Pihaknya mengaku keberatan atas pemberhentian kliennya sebagai Ketua BEM Untirta tahun 2021. Dimana dalam pemberhentian tersebut juga dilakukan atas dasar paksaan penyalahgunaan keadaan (Misbruik Van Omstandingheden) dan merupakan (Character Assassination) untuk menggulingkan sebagai Ketua BEM dengan cara-cara tidak demokratis (keji) dengan merekayasa hukum.
“Selanjutnya, dengan diterbitkanya surat Keputusan Rektor tersebut telah jelas merugikan Klien kami dengan menunggu sanksi berikutnya, menunggu keputusan akhir pengadilan. Artinya pihak Universitas Sultan Ageng Tirtayasa telah melakukan abuse of power, menyalahgunakan kewenangan dengan cara memberhentikan Klien kami, sehingga telah mendahului keputusan Undang- Undang dan melanggar asas praduga tidak bersalah presumption of innocene pasal 17 j0 18 UU 39 tahun 1999,” tuturnya.
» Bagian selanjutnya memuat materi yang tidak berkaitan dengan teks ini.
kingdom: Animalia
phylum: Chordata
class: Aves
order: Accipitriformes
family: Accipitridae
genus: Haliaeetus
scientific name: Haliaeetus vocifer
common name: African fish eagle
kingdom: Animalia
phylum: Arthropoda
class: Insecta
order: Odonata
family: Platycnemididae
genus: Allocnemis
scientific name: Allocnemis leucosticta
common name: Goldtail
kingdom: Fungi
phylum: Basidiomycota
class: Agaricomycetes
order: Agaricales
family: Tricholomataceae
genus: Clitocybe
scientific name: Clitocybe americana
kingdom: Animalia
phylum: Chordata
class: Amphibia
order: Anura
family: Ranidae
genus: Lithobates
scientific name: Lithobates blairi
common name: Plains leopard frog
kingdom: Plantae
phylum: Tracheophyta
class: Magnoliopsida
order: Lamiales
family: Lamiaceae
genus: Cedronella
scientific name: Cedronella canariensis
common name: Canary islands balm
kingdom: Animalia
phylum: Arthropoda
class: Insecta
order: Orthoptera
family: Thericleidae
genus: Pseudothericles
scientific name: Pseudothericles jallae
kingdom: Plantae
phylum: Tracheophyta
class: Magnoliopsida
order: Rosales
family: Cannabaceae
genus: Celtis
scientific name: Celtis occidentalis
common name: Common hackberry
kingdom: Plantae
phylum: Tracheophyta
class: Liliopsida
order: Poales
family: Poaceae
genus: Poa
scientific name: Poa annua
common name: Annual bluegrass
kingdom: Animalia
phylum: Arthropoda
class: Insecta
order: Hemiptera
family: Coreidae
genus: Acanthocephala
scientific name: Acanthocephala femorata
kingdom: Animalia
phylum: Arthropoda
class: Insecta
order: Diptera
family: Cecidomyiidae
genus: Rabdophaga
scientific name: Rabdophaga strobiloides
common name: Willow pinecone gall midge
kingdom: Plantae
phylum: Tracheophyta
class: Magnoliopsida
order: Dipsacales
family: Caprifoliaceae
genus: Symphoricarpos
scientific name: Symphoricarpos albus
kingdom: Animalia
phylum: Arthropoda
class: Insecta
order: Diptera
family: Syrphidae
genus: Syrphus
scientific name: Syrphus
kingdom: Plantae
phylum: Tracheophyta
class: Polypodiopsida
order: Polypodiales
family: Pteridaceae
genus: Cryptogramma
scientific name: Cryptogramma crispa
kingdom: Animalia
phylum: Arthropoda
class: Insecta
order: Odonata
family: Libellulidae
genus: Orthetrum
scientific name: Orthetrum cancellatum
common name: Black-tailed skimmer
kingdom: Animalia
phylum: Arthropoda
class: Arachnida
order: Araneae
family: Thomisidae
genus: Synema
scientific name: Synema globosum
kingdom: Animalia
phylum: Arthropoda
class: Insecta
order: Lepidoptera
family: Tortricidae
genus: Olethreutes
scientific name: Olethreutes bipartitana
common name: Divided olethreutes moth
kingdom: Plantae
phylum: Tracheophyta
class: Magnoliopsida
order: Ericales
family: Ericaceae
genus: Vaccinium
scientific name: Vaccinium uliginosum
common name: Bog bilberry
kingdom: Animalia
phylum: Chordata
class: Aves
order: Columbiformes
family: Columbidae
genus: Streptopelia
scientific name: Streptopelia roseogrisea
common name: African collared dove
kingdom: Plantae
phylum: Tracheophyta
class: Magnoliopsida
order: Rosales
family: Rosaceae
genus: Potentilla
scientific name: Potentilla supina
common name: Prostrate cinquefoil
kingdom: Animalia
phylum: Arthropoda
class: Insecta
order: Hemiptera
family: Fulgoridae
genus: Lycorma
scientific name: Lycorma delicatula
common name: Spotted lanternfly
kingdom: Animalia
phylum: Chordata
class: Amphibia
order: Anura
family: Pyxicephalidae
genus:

Pasal 17 berisi ‘setiap orang, tanpa diskriminasi, berhak untuk memperoleh keadilan dengan mengajukan permohonan, pengaduanm dan gugatan, baik dalam perkara pidana, perdata, maupun administrasi serta diadili melalui proses peradilan yang bebas dan tidak memihak, sesuai dengan hukum acara yang menjamin pemeriksaan yang objektif oleh hakim yang jujur dan adil untuk memperoleh putusan yang adil dan benar’. Pasal 18 ‘setiap orang yang ditangkap, ditahan dan dituntut karena disangka melakukan sesuatu tindak pidana berhak dianggap tidak bersalah, sampai dibuktikan kesalahannya secara sah dalam suatu sidang pengadilan dan diberikan segala jaminan hukum yang diperlukan untuk pembelaannya, sesuai dengan ketentuan perundang-undangan’.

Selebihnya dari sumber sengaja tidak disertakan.